The tax hike could lead some of those living in poverty to finally quit, he said.

"Tax affects behavior in three ways. Some people are going to stop smoking . . . they might cut down on the number of cigarettes they smoke or they will go find them elsewhere," Mallya said.

Elsewhere seems to be the case.

Philip Yi works at 40 Stop Mini Mart, at 40th and Market Streets, where Newports sold last week for $9.25. But the market, just outside a stop on the Market-Frankford Line, can't compete with the stores just seven stops away at 69th Street Station in Upper Darby.

"They can go to 69th Street and go to City Avenue and not pay the tax," Yi said. "I don't blame them."

Cigarette sales at 40 Stop have dropped 60 percent since the tax went into effect, Yi said.

Even his coworkers who smoke don't buy cigarettes at the store, he said. What's more, potential cigarette customers have cheaper options just outside his door.

James W. Mitchell stood against the window of the 40 Stop last week smoking a cigarette and keeping his Newport pack visible. He was selling loosies for 75 cents each.

Mitchell, 73, who lives in West Philadelphia but buys his packs in Delaware County, said the $2 tax has been tough for people, "especially if you have a habit."

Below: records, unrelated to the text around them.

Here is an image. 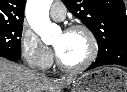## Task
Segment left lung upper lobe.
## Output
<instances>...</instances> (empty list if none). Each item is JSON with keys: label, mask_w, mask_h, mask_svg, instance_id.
I'll return each instance as SVG.
<instances>
[{"label": "left lung upper lobe", "mask_w": 127, "mask_h": 92, "mask_svg": "<svg viewBox=\"0 0 127 92\" xmlns=\"http://www.w3.org/2000/svg\"><path fill=\"white\" fill-rule=\"evenodd\" d=\"M68 10L94 34L98 54L108 47L127 43V16L122 0H62Z\"/></svg>", "instance_id": "5c2ea615"}]
</instances>
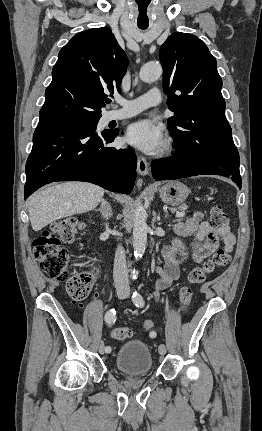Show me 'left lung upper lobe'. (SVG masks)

He's just helping out, he said.

Kelli Dougherty is a pack-a-day smoker but buying her own pack each day has become a challenge since the tax. What's more, she is in drug rehab and often can't get to the suburbs to buy cheaper packs.

"Sometimes I just have to buy loosies," she said while puffing on a cigarette last week while on Market Street.

But buying loosies is even more expensive than paying the $2 tax. Either way, health officials hope that the cost would drive people to quit. That strategy could work.

"My kids want me to stop. The price is going up. It's just time for me to stop," Starnes, the unemployed barber with nine children, said after paying $9.50 for her Newports.